Norwalk Reflector
- Type: Daily newspaper
- Owner: Ogden Newspapers
- Publisher: Jeremy Speer
- Editor: Brandon Addeo
- Founded: 1830
- Relaunched: Grand Haven (Mich.) Tribune, Johnson City (Tenn.) Press, Kingsport (Tenn.) Times-News, Lebanon (Tenn.) Democrat and Sandusky Register
- Headquarters: 61 East Monroe Street Norwalk, Ohio 44857
- City: Norwalk, Ohio
- Country: United States
- Circulation: 5600 (as of 2018) (as of 2008)
- ISSN: 0745-4023
- Website: norwalkreflector.com

= Norwalk Reflector =

Newspaper in Norwalk, Ohio, USA

The Norwalk Reflector is a newspaper in Norwalk, Ohio, published Monday through Saturday, except U.S. federal holidays, in Norwalk, Ohio, United States with a daily distribution of approximately 5,600.

The newspaper serves Norwalk and the rest Huron County, plus the Milan and Berlin Heights communities in southern Erie County.
It is part of the Sandusky Newspaper Group — a seven-paper organization based in Sandusky, Ohio.

The SNG papers are the Grand Haven (Mich.) Tribune, Johnson City (Tenn.) Press, Kingsport (Tenn.) Times-News, Lebanon (Tenn.) Democrat, Norwalk Reflector and the Sandusky Register.

The group recently announced the sale of the Standard-Examiner to the Provo Daily Herald.

==History==
The Huron Reflector issued its first edition on Feb. 2, 1830. Newspapers.com has available the paper's run through 1863.

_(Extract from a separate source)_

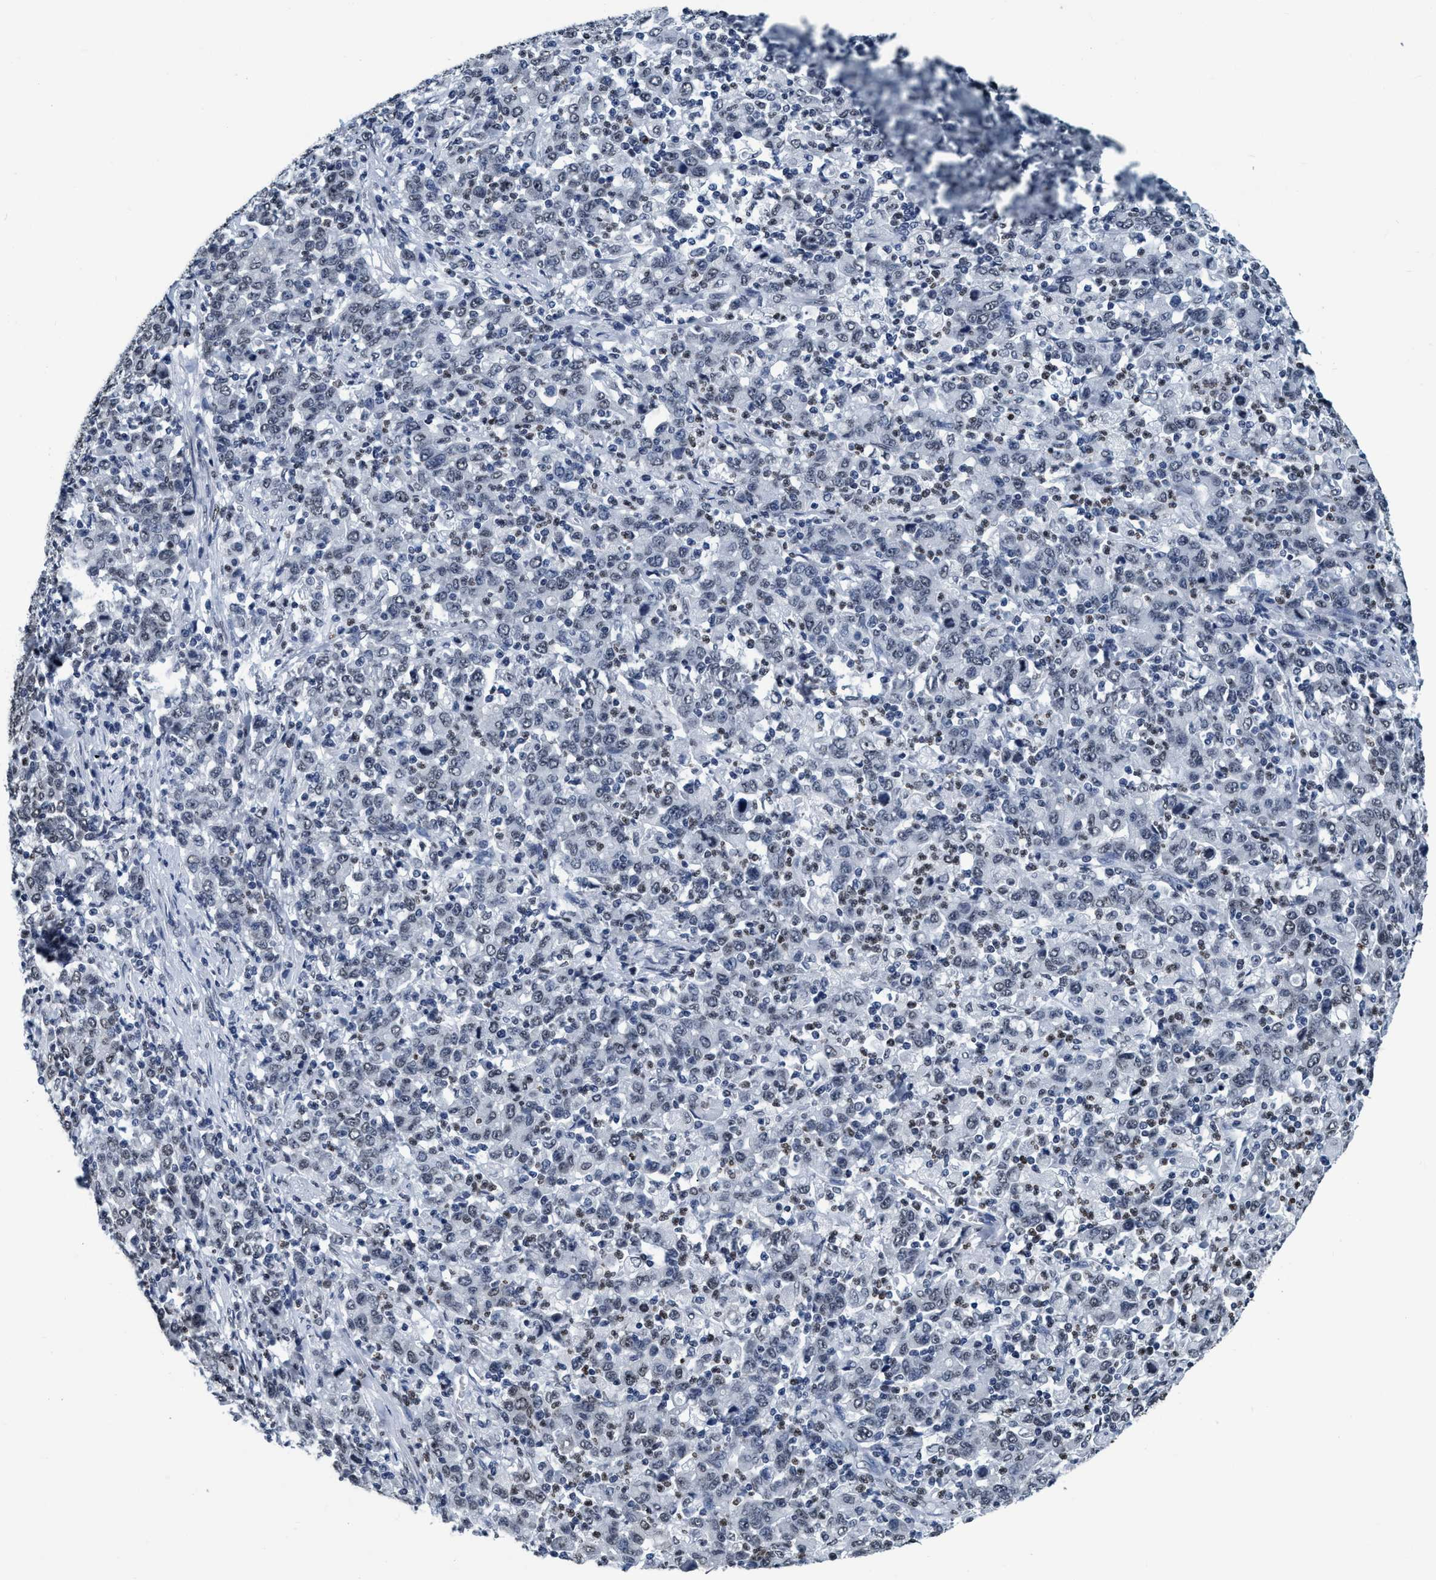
{"staining": {"intensity": "negative", "quantity": "none", "location": "none"}, "tissue": "stomach cancer", "cell_type": "Tumor cells", "image_type": "cancer", "snomed": [{"axis": "morphology", "description": "Adenocarcinoma, NOS"}, {"axis": "topography", "description": "Stomach, upper"}], "caption": "Protein analysis of stomach cancer (adenocarcinoma) exhibits no significant staining in tumor cells. Brightfield microscopy of immunohistochemistry stained with DAB (brown) and hematoxylin (blue), captured at high magnification.", "gene": "CCNE2", "patient": {"sex": "male", "age": 69}}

Owners of the new project were Samuel Preston and George Buckingham. The latter gentleman had been a co-owner of Norwalk's very first newspaper, the Reporter. The Reporter ceased to exist in 1830. The Firelands Historical Society preserves an original file, which has also been microfilmed and is available at the public library.

The first Reflector office was in the second story of a mercantile building at 9 W. Main St. Samuel Preston's daughter, Lucy, married Frederick Wickham in January 1835. Samuel soon bought the lot at 38 W. Main St. (next to the present public library), and in the summer of 1835 began building a building there. This building was completed and occupied in 1836, and since being moved in 1954, houses the museum of the Firelands Historical Society.

It was planned that the Prestons and Wickhams would occupy the first floor and basement, with the newspaper office on the second floor. There are marks in the flooring said to have been made by the Stanbury press used in the earliest time. A year or so into the venture, the editor announced that the paper being used was “homemade” in Norwalk by the Norwalk Manufacturing Company.

Before the first Reflector was ever issued, Preston and Buckingham pondered over an appropriate name. It is a family story that Samuel Preston was in the taproom of Obadiah Jenney's Mansion House hotel (where the Chamber of Commerce is now) and noticed a reflector lamp or candle holder on the wall. It suddenly occurred to him that “Reflector” would be a good name, on the premise that the paper would “reflect” the news.

The newspaper office moved out of the house when both the paper and the growing Wickham family needed more room. Lucy Preston's husband, Frederick Wickham, took over editorship of the paper, and it stayed in the family until a century ago. In 1913 it was purchased by R. C. Snyder, who already owned the Norwalk Evening Herald. The papers were combined into the Norwalk Reflector-Herald, and every so often you hear an old-timer refer to the paper as the Reflector-Herald ... but not too often any more.

Mr. Snyder was president of the Associated Ohio Dailies and the vice-president of the World Press Congress prior to his death in 1941. The publication was subsequently purchased by Dudley A. White, Mrs. Dudley A. White, Mrs. Alice White Rau and Dudley White, Jr.

Inasmuch as he is a son-in-law of the late R.G. Snyder, and James G. Gibbs was the son-in-law of Frederick Wickham, who in turn, was the son-in-law of the founder, Samuel Preston, it can be said that two families have owned the Reflector throughout the 188-plus years it has been a “part and parcel” of Norwalk's history.

==Modern newspaper==
The newspaper now is located at 34 East Main St. Jeremy Speer is the publisher, and Brian Gott is the managing editor. Mark Hazelwood is sports editor, and Angela LaRosa is the lead reporter.